Le second film de la réalisatrice espagnole Alauda Ruiz de Azúa a remporté de nombreux prix : la Coquille d’or au 73e Festival international du film de Saint-Sébastien, l’Antigone d’Or au 47e Cinemed à Montpellier et est en lice pour 13 prix aux Goya (les César espagnols).

Pourquoi voir le film ?

L’Absence du Père

Quand Ainara annonce son désir de partir faire une formation de plusieurs semaines au couvent, le père n’a pas forcément de réaction. Très vite, pourtant, quand il réalise que cela ne lui coûtera pas d’argent, il prend conscience de la facilité que sera son aînée pour lui. Endetté par l’ouverture d’un restaurant, il n’accorde pas d’importance au désir de sa fille. Son attitude change directement quand on lui annonce que cela ne lui coûtera rien si sa fille rentre au couvent.

Le film interroge la place du père et de la famille dans le choix de cette adolescente. Sans donner de réponse claire, laissant aux spectateur-trices le soin d’interpréter, la mort de la mère — dont on parle à demi-mot et qui était atteinte de troubles psychiques — et l’absence du père sont des pertes de repères. La question de l’endoctrinement de la jeune femme, sensible et touchée par la religion, est ainsi inévitable. Les réactions de la Mère supérieure du couvent sont également révélatrices, tout comme les confidences qu’Ainara fait à son guide spirituel, un jeune homme qui l’incite à voir les choses selon Dieu et la religion. Leur manière de lui parler, en allant dans un questionnement axé sur les préceptes catholiques, ne manque pas d’alerter.

Si la cinéaste a grandi à une époque où la religion était très liée à la dictature, car l’Église a joué un rôle majeur dans le franquisme, aujourd’hui le catholicisme est vu de manière différente. Si moins de jeunes gens vont à la messe, le cinéma et la culture espagnols ont tendance à glorifier le culte et les éléments religieux. Dans Les Dimanches, rien n’est glorifié ou majestueux. Tout est contenu dans le quotidien. Il n’y a pas d’épiphanie ni d’éléments surnaturels, la cinéaste fait le choix, au contraire, de rester sobre. La foi est un élément intérieur, une conviction personnelle et non une manifestation extérieure. Ici, l’absence d’un père est remplacé par un autre, qui ne peut pas faillir tant que l’on croit en lui.

Remise en question de la foi

La cinéaste pose un regard critique sur la situation de la religion en Espagne. L’Église est omniprésente dans toutes les strates de la vie. Ce sont les dimanches à l’église, l’importance de la communion, mais aussi l’éducation, où les enfants et adolescents sont envoyés dans des écoles privées tenues par des sœurs. Si le personnage de la tante Maite regarde cela d’un œil amusé, elle comprend vite que l’influence des personnes qui ont éduqué la jeune Ainara a joué un rôle essentiel dans sa foi.
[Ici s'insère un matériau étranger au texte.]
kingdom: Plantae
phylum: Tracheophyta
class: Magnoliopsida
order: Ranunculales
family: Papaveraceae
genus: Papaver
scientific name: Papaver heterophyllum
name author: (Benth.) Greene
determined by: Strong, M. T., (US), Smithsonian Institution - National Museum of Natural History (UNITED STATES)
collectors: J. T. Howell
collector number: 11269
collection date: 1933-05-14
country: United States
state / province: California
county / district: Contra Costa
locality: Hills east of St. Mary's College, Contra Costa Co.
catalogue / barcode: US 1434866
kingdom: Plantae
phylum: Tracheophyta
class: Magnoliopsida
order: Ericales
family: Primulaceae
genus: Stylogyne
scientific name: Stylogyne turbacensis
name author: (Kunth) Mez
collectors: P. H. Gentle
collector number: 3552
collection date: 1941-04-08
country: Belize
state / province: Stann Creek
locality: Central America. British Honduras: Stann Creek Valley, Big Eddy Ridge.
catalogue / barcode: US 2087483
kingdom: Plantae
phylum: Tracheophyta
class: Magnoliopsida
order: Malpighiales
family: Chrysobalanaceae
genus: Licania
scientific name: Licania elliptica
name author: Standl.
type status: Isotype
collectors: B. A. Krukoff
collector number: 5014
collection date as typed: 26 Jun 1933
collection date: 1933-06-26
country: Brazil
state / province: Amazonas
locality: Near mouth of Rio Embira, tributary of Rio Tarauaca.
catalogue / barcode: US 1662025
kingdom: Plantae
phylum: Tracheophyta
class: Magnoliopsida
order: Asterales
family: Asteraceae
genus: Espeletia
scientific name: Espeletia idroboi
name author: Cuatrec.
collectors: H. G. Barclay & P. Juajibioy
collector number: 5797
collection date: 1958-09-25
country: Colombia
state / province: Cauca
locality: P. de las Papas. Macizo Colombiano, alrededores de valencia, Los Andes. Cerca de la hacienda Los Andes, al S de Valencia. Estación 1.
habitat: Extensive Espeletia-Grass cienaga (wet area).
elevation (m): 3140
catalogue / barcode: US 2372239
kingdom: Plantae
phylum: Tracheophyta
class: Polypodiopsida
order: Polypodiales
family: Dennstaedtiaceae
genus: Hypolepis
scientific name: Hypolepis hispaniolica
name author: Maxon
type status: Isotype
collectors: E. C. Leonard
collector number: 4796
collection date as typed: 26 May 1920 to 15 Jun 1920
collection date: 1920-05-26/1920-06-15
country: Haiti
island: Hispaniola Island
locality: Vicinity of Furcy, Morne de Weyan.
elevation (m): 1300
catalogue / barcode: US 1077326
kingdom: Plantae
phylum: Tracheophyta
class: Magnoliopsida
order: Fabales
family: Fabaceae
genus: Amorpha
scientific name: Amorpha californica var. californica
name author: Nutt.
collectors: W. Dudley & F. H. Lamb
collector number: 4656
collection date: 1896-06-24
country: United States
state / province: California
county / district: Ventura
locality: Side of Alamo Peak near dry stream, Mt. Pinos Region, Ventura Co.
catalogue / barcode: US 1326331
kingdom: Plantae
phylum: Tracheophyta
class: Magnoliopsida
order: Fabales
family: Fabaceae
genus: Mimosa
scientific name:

Maite (incarnée par l’excellente Patricia López Arnaiz) interroge rapidement la question de la foi de la jeune fille et elle veut lui faire vivre d’autres expériences et d’autres choses avant d’entrer au couvent. Contrairement au père, qui se révèle absent et inconsistant, elle tente et se débat pour comprendre ce qui peut bien se passer dans la tête de sa nièce. Loin d’être parfaite — que ce soit dans son propre mariage ou dans sa vie plus généralement — elle reste combative et disponible. Son regard est celui d’une enquêtrice. Ses choix sont peut-être maladroits ou mauvais, mais jamais elle ne peut se contenter qu’Ainara disparaisse de sa vie et entre au couvent.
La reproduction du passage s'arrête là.